### Task
Show every line of the records below that contains the word "para".
____________
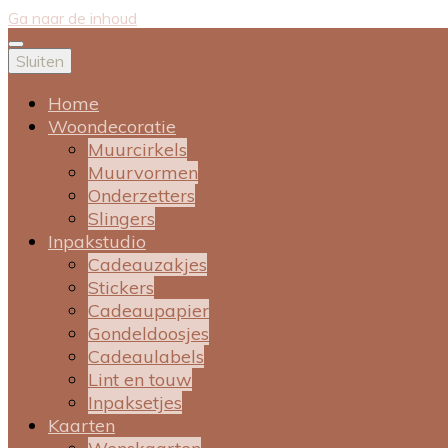
Ga naar de inhoud
Sluiten
Home
Woondecoratie
Muurcirkels
Muurvormen
Onderzetters
Slingers
Inpakstudio
Cadeauzakjes
Stickers
Cadeaupapier
Gondeldoosjes
Cadeaulabels
Lint en touw
Inpaksetjes
Kaarten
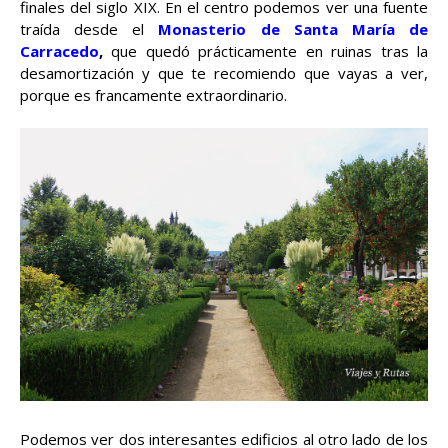
finales del siglo XIX. En el centro podemos ver una fuente
traída desde el
Monasterio de Santa María de
Carracedo
,
que quedó prácticamente en ruinas tras la
desamortización y que te recomiendo que vayas a ver,
porque es francamente extraordinario.
Podemos ver dos interesantes edificios al otro lado de los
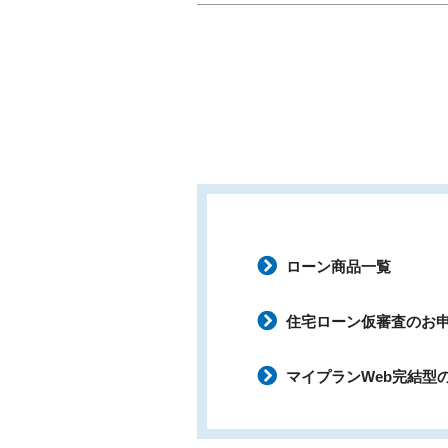
ローン商品一覧
住宅ローン仮審査のお
マイプランWeb完結型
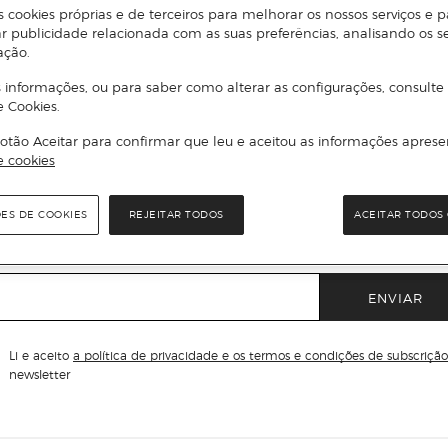
s cookies próprias e de terceiros para melhorar os nossos serviços e p
r publicidade relacionada com as suas preferências, analisando os s
ação.
Receba todas as
 informações, ou para saber como alterar as configurações, consulte
e Cookies.
novidades
otão Aceitar para confirmar que leu e aceitou as informações aprese
e cookies
Subscreva a nossa newsletter e seja o primeiro a conhecer todas a
novidades, promoções exclusivas e descontos.
ÕES DE COOKIES
REJEITAR TODOS
ACEITAR TODOS 
il
ENVIAR
Li e aceito
a política de privacidade e os termos e condições de subscrição
newsletter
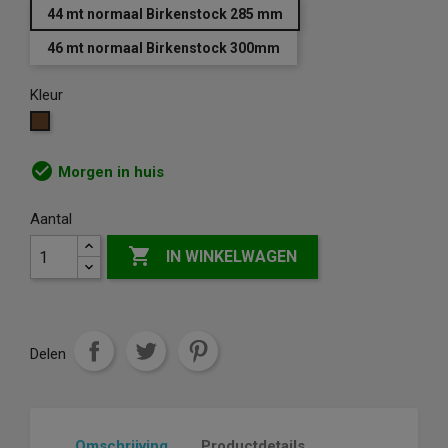
44 mt normaal Birkenstock 285 mm
46 mt normaal Birkenstock 300mm
Kleur
Bruin
check_circle
Morgen in huis
Aantal

IN WINKELWAGEN
Delen
Omschrijving
Productdetails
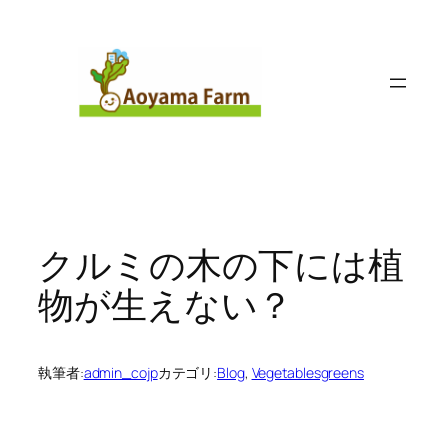
内
容
を
ス
キ
ッ
プ
クルミの木の下には植
物が生えない？
執筆者:
admin_cojp
カテゴリ:
Blog
, 
Vegetablesgreens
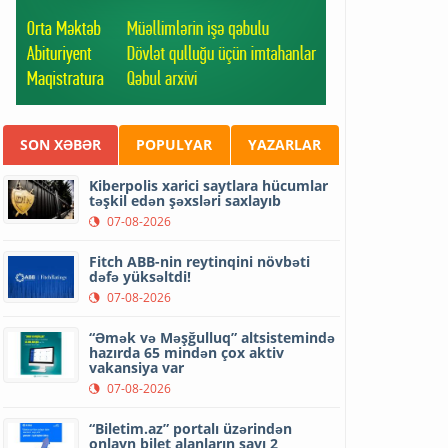
SON XƏBƏR
POPULYAR
YAZARLAR
Kiberpolis xarici saytlara hücumlar
təşkil edən şəxsləri saxlayıb
07-08-2026
Fitch ABB-nin reytinqini növbəti
dəfə yüksəltdi!
07-08-2026
“Əmək və Məşğulluq” altsistemində
hazırda 65 mindən çox aktiv
vakansiya var
07-08-2026
“Biletim.az” portalı üzərindən
onlayn bilet alanların sayı 2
____________
### Task solution
s cookies próprias e de terceiros para melhorar os nossos serviços e p
 informações, ou para saber como alterar as configurações, consulte
otão Aceitar para confirmar que leu e aceitou as informações aprese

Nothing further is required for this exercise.